You can always check the examples in the `t` directory. For convenience, an
[`Akefile`](Akefile) is also included. It contains several targets which automate some tasks

- `ake CSV`: generates CSV file in a fixed location
- `ake download`: invokes the python script to download data
- `ake prescrape`: check if there's some downloaded file that can't be scraped

## Reference

Not a lot of that, I'm afraid. There are two classes,
[`Data::UkraineWar::MoD::Daily`](lib/Data/UkraineWar/MoD/Daily.pm6), which
 will deal with content from a single webpage (updated daily-ish) and 
 [`Data::UkraineWar::MoD::Scrape`](lib/Data/UkraineWar/MoD/Scrape.pm6) which
  will look in a directory for all HTML pages and try to extract information
   from them, or bail out if some page does not contain losses information.
   
## Issues

 Please raise issues
 [at the repo](https://github.com/JJ/raku-ukr-mod-data/issues).

## See also

Failed tests for scraping are included in the `bin` directory. `scrapy.py` is
functional, you will need to install the corresponding Python and Chrome
dependencies.

- Download `chromedriver` from [here](https://chromedriver.chromium.org/downloads). You'll need to copy it by hand to
  the directory in the script, or anywhere else and change the script too
  . Please bear in mind that there are specific `chromedriver` binaries for
  every version of Chrome; they need to be exactly the same.
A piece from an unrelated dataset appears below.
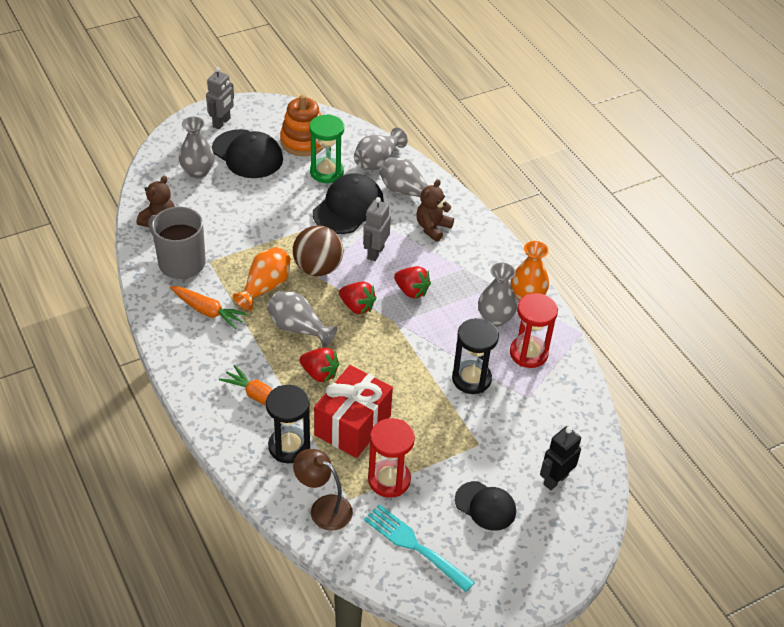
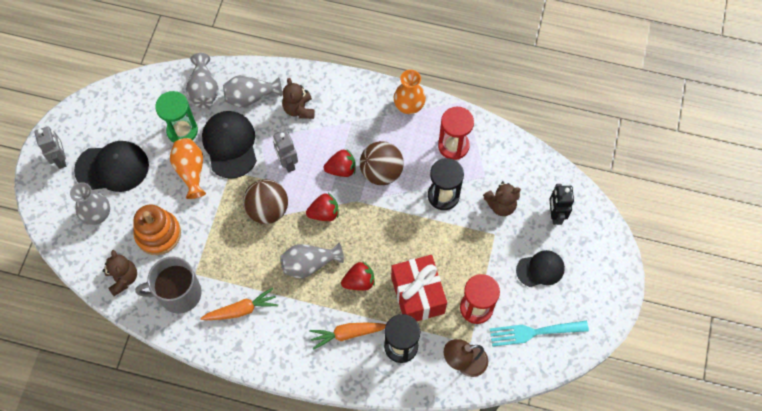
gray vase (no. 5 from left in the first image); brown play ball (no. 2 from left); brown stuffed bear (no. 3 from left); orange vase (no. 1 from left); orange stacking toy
The raw content of the pages used as source is included in the [`raw-pages ` directory](raw-pages/), mainly for
caching purposes. They are (c) the Ministry of Defense of Ukraine, and the
source is [this page](https://www.mil.gov.ua/en/news/).

## License

This module is licensed under the Artistic 2.0 License (the same as Raku
itself). See [LICENSE](LICENSE) for terms.